EXERCISE:
Which lines mention "kaminari導入"? Show each one from the listing.

INPUT FOR THIS TASK Start Marker

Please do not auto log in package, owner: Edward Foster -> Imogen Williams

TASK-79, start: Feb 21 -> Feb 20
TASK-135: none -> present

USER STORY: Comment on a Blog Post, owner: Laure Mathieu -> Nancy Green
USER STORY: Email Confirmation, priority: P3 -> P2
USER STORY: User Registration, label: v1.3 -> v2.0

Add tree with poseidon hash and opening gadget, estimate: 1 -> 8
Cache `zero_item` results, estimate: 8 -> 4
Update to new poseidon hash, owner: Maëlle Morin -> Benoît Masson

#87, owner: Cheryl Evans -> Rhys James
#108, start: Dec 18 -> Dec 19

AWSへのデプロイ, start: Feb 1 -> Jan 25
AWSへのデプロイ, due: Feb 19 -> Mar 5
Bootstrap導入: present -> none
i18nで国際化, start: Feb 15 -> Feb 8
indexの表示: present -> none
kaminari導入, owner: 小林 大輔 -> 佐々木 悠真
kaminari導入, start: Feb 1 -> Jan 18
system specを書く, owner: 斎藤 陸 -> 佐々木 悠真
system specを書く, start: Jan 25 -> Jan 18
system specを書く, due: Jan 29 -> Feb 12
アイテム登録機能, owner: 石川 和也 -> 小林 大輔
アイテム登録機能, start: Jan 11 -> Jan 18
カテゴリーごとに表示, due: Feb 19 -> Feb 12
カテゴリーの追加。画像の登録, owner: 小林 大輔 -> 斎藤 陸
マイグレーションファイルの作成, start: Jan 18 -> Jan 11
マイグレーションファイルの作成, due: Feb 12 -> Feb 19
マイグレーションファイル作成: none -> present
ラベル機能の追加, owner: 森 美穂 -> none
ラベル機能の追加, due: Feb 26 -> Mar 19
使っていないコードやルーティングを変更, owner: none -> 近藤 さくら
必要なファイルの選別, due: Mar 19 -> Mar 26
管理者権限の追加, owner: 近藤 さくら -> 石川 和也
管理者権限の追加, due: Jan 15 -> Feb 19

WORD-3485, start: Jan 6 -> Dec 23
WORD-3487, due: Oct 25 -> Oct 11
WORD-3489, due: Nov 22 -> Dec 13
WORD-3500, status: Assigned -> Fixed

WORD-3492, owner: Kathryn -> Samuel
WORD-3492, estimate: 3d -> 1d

INPUT FOR THIS TASK End Marker

WORKED SOLUTION:
kaminari導入, owner: 小林 大輔 -> 佐々木 悠真
kaminari導入, start: Feb 1 -> Jan 18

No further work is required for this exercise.